1. [Personal details:]

Lancer Wiktor Ronczy, 40 years old, farmer, Polish citizenship, married.

2. [Date and circumstances of arrest:]

On 19 September 1939 I was taken prisoner by the Soviets on the fields of Trembowla.

3. [Name of the camp, prison, place of forced labor:]

I was taken to the prisoner of war camp in Kamieniec Podolski, and then I was transported to the camp in Kozielszczyzna, and then to Rudnik, Kryvyi Rih Oblast, where we were working in the ore mine.

4. [Description of the camp, prison:]

Living and sanitary conditions were good.

5. [Composition of prisoners, captives, deportees:]

The composition of prisoner was as follows: 85% Poles, and the rest were Jews, Ukrainians, Belarussians. The overall number of prisoners: 300 people. Relations between the prisoners were proper.

6. [Life in the camp, prison:]

We were working eight hours a day, food was good. Incomes varied, on average I was earning 200 rubles a month, and I had to pay for everything from that amount: food, clothes and a place to stay.

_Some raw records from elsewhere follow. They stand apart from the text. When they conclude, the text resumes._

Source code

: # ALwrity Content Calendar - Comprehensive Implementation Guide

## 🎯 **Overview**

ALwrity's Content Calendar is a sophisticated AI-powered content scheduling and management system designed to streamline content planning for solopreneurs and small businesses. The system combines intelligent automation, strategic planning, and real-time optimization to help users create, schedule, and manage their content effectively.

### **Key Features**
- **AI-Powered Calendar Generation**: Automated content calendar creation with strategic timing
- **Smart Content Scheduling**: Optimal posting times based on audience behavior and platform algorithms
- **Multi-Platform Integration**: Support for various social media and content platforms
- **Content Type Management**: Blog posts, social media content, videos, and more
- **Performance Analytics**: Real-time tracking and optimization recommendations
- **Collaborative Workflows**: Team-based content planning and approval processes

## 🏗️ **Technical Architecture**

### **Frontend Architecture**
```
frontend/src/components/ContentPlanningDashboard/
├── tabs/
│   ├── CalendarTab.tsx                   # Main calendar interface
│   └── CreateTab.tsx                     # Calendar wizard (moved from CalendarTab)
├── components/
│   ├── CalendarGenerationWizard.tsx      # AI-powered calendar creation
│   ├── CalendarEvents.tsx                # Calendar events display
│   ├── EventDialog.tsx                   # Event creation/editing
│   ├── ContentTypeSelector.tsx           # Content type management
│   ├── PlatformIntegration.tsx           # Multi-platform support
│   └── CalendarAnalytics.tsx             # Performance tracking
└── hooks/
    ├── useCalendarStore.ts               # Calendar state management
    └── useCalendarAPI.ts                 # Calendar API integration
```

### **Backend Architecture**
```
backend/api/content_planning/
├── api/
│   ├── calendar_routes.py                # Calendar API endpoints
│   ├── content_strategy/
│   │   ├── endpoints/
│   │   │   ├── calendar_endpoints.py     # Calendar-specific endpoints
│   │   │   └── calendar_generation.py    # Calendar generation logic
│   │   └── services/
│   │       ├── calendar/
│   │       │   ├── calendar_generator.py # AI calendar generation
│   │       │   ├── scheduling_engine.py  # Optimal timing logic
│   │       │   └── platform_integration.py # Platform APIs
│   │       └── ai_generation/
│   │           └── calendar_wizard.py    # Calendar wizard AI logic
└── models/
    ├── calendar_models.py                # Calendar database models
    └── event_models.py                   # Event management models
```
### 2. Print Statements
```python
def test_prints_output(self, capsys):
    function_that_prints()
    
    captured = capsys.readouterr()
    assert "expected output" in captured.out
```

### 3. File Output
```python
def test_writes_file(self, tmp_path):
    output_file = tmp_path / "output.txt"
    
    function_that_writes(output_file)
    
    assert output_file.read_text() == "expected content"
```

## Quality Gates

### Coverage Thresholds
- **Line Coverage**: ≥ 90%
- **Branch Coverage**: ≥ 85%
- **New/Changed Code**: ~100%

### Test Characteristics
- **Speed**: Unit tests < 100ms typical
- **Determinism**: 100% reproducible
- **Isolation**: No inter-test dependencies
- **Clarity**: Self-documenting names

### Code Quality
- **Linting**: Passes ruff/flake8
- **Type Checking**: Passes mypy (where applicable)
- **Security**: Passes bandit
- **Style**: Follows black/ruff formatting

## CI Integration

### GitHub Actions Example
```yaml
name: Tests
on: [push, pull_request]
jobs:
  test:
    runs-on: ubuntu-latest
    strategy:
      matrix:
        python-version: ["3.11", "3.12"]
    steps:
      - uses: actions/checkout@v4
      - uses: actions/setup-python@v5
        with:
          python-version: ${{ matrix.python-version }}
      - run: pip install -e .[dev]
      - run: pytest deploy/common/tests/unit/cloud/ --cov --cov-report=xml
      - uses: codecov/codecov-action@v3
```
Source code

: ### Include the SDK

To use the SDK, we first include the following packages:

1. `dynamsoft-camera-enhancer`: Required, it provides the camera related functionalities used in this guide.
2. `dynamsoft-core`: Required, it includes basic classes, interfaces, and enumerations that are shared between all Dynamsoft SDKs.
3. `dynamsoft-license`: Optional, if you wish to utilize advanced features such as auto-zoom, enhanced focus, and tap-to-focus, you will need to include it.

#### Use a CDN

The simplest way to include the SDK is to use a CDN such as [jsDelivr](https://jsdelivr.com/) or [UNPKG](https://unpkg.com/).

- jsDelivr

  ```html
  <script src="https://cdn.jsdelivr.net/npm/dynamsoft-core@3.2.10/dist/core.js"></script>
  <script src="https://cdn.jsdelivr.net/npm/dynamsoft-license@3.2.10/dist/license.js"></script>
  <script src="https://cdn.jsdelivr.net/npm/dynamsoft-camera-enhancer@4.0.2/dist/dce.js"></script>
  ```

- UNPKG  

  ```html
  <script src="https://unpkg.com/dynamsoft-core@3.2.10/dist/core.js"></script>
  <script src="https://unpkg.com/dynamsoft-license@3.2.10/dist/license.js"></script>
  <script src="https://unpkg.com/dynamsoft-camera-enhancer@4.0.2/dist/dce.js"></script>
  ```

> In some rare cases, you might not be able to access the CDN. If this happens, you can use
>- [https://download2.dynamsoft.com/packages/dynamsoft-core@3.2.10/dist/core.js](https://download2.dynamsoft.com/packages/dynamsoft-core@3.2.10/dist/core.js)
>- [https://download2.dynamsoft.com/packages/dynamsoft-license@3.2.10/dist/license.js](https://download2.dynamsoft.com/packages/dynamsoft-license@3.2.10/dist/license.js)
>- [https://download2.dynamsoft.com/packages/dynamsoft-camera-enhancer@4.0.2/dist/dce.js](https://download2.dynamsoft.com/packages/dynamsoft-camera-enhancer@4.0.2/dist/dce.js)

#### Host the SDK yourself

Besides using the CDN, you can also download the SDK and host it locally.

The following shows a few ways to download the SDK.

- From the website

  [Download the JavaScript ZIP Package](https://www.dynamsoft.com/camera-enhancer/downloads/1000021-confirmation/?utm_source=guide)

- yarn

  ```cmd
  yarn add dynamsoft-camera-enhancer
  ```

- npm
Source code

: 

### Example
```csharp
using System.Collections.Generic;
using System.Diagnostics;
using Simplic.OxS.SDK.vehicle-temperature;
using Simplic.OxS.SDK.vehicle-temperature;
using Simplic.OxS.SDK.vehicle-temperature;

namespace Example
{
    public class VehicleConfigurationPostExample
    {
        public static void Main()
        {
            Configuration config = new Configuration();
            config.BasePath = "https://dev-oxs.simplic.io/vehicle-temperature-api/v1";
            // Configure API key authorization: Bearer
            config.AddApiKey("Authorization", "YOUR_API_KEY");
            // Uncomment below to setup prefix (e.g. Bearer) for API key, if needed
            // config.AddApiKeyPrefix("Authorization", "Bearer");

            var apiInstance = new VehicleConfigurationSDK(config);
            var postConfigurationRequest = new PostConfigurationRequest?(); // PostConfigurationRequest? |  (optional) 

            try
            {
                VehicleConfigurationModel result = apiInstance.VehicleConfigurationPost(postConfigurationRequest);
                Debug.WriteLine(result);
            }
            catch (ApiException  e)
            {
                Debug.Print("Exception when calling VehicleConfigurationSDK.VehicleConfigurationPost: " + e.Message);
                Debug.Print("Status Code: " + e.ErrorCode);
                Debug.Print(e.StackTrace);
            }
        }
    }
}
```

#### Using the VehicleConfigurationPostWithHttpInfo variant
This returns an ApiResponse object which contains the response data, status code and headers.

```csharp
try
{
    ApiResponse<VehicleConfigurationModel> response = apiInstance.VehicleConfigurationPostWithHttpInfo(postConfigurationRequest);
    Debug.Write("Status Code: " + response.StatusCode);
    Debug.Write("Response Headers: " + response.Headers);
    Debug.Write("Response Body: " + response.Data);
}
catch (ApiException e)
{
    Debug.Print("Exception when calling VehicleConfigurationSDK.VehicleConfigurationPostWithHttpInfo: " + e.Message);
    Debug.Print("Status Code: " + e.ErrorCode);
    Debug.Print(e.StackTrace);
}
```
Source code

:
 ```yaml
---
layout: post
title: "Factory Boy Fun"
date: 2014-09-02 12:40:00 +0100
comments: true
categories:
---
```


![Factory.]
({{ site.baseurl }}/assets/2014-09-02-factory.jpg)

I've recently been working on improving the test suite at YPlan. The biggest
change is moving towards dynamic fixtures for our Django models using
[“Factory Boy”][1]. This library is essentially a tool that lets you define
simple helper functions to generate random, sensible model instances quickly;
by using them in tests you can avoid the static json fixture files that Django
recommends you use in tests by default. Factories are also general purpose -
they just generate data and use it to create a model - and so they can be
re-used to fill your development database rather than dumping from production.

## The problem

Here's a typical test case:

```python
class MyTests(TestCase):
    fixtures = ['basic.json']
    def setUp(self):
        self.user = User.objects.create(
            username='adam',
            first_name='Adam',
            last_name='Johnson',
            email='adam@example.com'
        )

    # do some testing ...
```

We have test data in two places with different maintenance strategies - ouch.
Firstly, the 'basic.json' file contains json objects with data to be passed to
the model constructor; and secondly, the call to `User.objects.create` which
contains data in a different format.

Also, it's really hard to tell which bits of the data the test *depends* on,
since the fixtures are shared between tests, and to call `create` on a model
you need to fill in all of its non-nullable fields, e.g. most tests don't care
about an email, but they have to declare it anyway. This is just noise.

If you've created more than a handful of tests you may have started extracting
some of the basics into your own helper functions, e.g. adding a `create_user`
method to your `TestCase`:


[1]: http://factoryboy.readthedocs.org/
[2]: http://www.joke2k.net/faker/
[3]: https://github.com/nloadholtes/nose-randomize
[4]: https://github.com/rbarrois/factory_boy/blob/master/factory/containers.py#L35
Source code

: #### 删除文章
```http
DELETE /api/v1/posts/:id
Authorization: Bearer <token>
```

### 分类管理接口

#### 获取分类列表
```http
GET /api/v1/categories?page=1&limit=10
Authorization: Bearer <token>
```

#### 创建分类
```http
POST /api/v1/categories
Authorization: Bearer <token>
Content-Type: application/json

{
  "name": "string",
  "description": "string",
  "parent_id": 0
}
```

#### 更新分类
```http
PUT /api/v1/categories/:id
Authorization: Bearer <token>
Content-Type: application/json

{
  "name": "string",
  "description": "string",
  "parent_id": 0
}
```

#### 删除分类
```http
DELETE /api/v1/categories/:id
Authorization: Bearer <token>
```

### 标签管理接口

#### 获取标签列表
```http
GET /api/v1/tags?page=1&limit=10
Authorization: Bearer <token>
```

7. [The NKVD authorities’ attitude towards the Poles:]

In this camp the NKVD wasn’t conducting any interrogations of prisoners. Communist propaganda was broadcasted by the NKVD, but the prisoners didn’t pay it any attention. The NKVD officers were saying the worst things about Poland, and they were always saying that Poland would never exist again.

8. [Medical care, hospitals, mortality:]

Medical care was quite good. There was only one fatal accident due to crushing by a wagon. The deceased’s surname was Skiba, I can’t remember his first name.

9. [What kind of contact, if any, was there with your family and country?]

I didn’t have any contact with my home and family, although I did write a dozen or so letters.

10. [When you were released and how did you get to the army?]

I was released from the camp on 15 August 1941, and I went directly to Totskoye, where I joined the Polish Army.

On 23 May 1940, I was sent from the camp in Rudnik to a camp next to the Ukhta River in the north, where we were working at earthworks. The quotas were very high and almost nobody could meet them. Food was very bad. Out of 400 working people, 50 Poles died during my whole stay there, I can’t remember their names. The living conditions were very bad because the barracks were dirty, full of holes, bedbugs and rats.

Medical care was terrible because the sick were considered healthy and sent to work. Those who resisted were locked up in a separate cell where they were starved and beaten.